Music in Belgium
Chez Music In Belgium, nous avons déjà eu l’occasion de parler des bienfaits de Jack Dupon et de son rock progressif dingo, à travers les albums « L’échelle du désir« (2008), « Démon hardi« (2010) et « Bascule à vif« (2012). Pour notre plus grand plaisir, revoici les Auvergnats fous avec un album supplémentaire, l’étrangement nommé « Jésus l’aventurier ». En effet, mis à part le portrait du pêcheur sur la couverture et le tas de poissons dessiné en pochette intérieure, ce qui peut faire penser à la pêche miraculeuse, l’évocation de Jésus n’apparaît nulle part dans les dix chansons de l’album.
Le concept du nouvel opus de Jack Dupon traite au contraire de portraits divers de personnages historiques plus ou moins fameux, n’ayant aucun lien entre eux. Ainsi, toutes les chansons sont intitulées d’après des prénoms qui renvoient tous à une histoire particulière, illustrée en musique de la façon la plus folle qui soit, les gens de Jack Dupon n’ayant pas l’habitude de faire dans la sagesse. « Margaretha » parle de Mata-Hari, espionne néerlandaise fusillée en France en 1917. « Ulysse » est bien entendu celui de l’Odyssée. « Raymond » évoque en 16 minutes la vie et la fin de Raymond La Science, un des membres de la fameuse bande à Bonnot. « Butch » est l’histoire de Butch Cassidy et « Modestine » est l’âne qui traversa les Cévennes dans le livre de Robert-Louis Stevenson, père du Docteur Jekyll et de Mister Hyde et auteur de « L’île au trésor ».

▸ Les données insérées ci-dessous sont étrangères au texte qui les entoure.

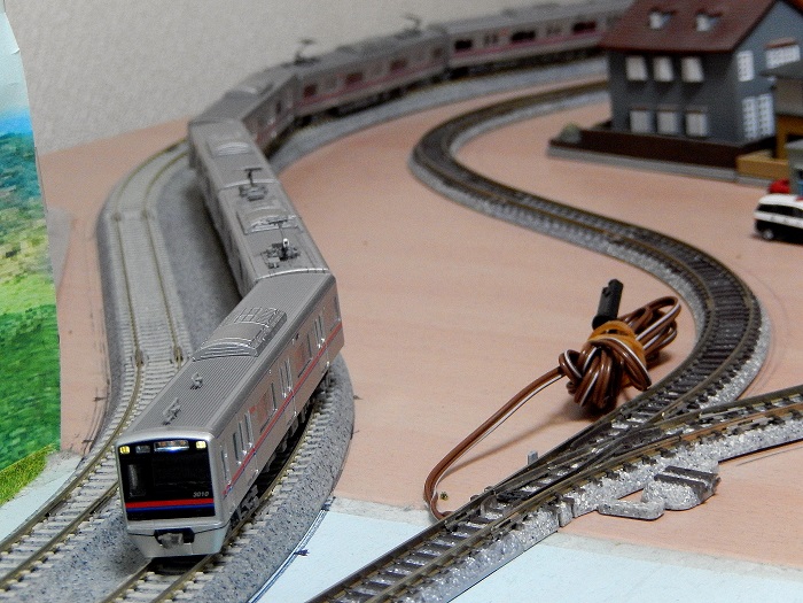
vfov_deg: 15.6
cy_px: 302
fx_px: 2204
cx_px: 402
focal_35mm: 95
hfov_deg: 20.7
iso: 800
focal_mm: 17
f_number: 5.2
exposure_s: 1/15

Ces chansons sont les morceaux où il y a des paroles (bien délirantes et souvent chantées sous forme de litanies répétitives parfois obsédantes). D’autres pièces plus courtes et instrumentales portent les noms de Raspoutine (« Grigori »), du premier chien envoyé dans l’espace (« Laïka »), d’une tueuse en série de la fin du 19e siècle (« Brynhild »), d’une cantatrice devenue mendiante au Tibet (« Alexandra ») ou d’un marin chercheur d’or et chasseur de phoques (« Jack »). Le très beau poster qui sert de livret évoque tous ces personnages et reproduit les paroles, ce qui permet de voir à quel point les musiciens de Jack Dupon sont bien fous dans leur tête, ce qui est rassurant.
Musicalement, le groupe alterne petits instrumentaux et morceaux plus longs, dont les trois chansons fleuves « Raymond », « Butch » et « Modestine » avoisinent le quart d’heure. Il faut s’accrocher au milieu des parties de guitare incontrôlées, des rythmiques capricieuses et des multiples changements de tempos. On est ici dans la plus pure tradition du rock progressif expérimental et avant-gardiste, façon Frank Zappa, King Crimson ou Gong. « Modestine », notamment, offre un affrontement homérique entre guitares sur lit de rythmique hypnotique, tandis qu’une voix d’outre-tombe parle de la vie et de l’œuvre de Robert-Louis Stevenson.
On l’aura compris, les gars de Jack Dupon sont d’une belle originalité et on ne peut que les remercier de cette inventivité dans l’écriture, ce qui change des chansons qui parlent des pieds du chanteur ou du prix des abonnements de téléphone portable. Le style de Jack Dupon n’est sans doute pas à la portée de toutes les oreilles mais l’aventure musicale que le groupe propose dans cet album vaut le détour.